さぴあインタビュー/全国版
人と人との交わりを軸に
豊かな学力と人間力を育み
希望の未来へと送り出す
芝中学校・高等学校 校長 武藤 道郎 先生
へこたれてもいい
中高には回復プログラムがある
校長 武藤 道郎 先生
神田 今のお話は、貴校の基本理念の一つである「共生」につながりますね。それを日々、実行していらっしゃるのだと思いました。
武藤 「共生」とは、今あるすべての命の連綿としたつながりを大切にして、そのなかにあるみずからを自覚することです。縁があって本校に入ってきた生徒たちですが、なかにはつまずいたり心が折れたりする生徒もいます。でも挫折を経験した人間は、その記憶をしっかり持っているので、「自分はこうなるとくじけてしまう、だからそうならないようにしよう」と学習します。逆に、挫折を知らない人が、大学に入ってから、あるいは社会に出てからつまずくと、回復のプログラムがないのでなかなか立ち直るのが難しいと思います。本校にはいろいろな教員がいるので、会って話を聞いて「先生はこう思うよ」なんて言います。それを生徒が受け止めて「〇〇先生にこう言われました」と自分から話せるようになると、変わるんです。教員も大変ですが、「その生徒に合った最も適切なことばを真剣に考えてプレゼントしてほしい」と伝えています。
神田 まさに「共生」の精神ですね。今、世界でいちばん求められているのは平和です。平和を築くために絶対になくてはならないのが「共生」だと思います。それに気づくのは、やはりこの多感な中等教育の時期でしょう。

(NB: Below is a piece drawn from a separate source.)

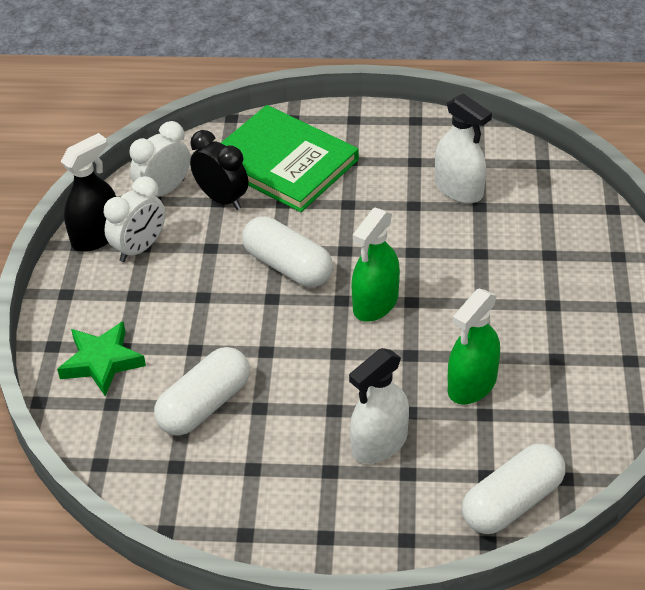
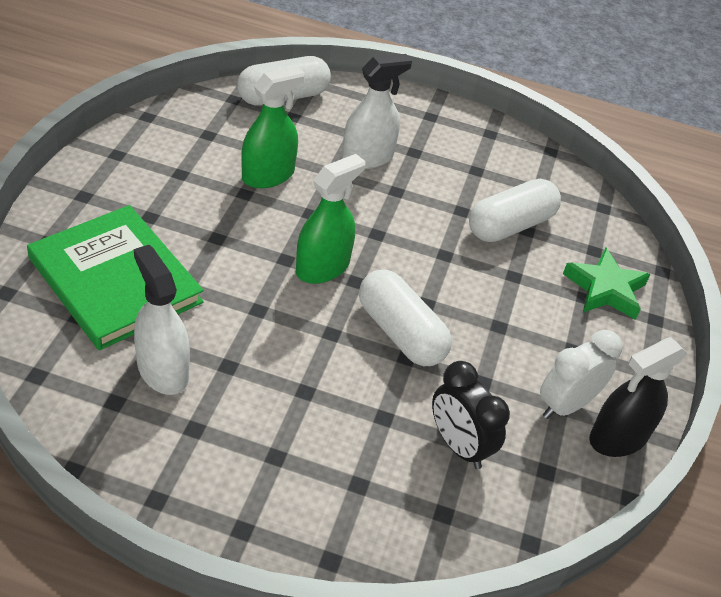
camera: 175 degrees left, 0 degrees up
(164, 190) = (532, 482): white clock -> none
(283, 162) = (366, 480): green book -> green book (115, 280)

福泉 校訓の「遵法自治」にはどのような意味があるのでしょうか。
武藤 世界・自然・人間の心理と道理に従って生きることにより、自分も輝きを発して自主自律の態度で自分を治めることができるということです。「遵法自治」は海旭先生が示されたもので、先生は「諸君は将来、日本の中堅になる人だから、心身共にしっかり修行しなければならない」とおっしゃっていました。つまり「高みをめざして研鑽を積め」ということです。中学生は、自分の伸びしろいっぱいにがんばること、高校生はその伸びしろを広げていくことが大切です。日本は狭い土地に高い建物を建てていきますが、狭い土地に高い建物を建てるのではなく、自分の土地を広げられるようがんばってほしいのです。そうすれば高等教育に進んだときには、この広げた土地にどんな建物を建てようか、この土地をどう活用しようか、ということが考えられます。中高6年間は、狭い土地のまま上に積んでいくのではなく、土地を広げていく時期なのです。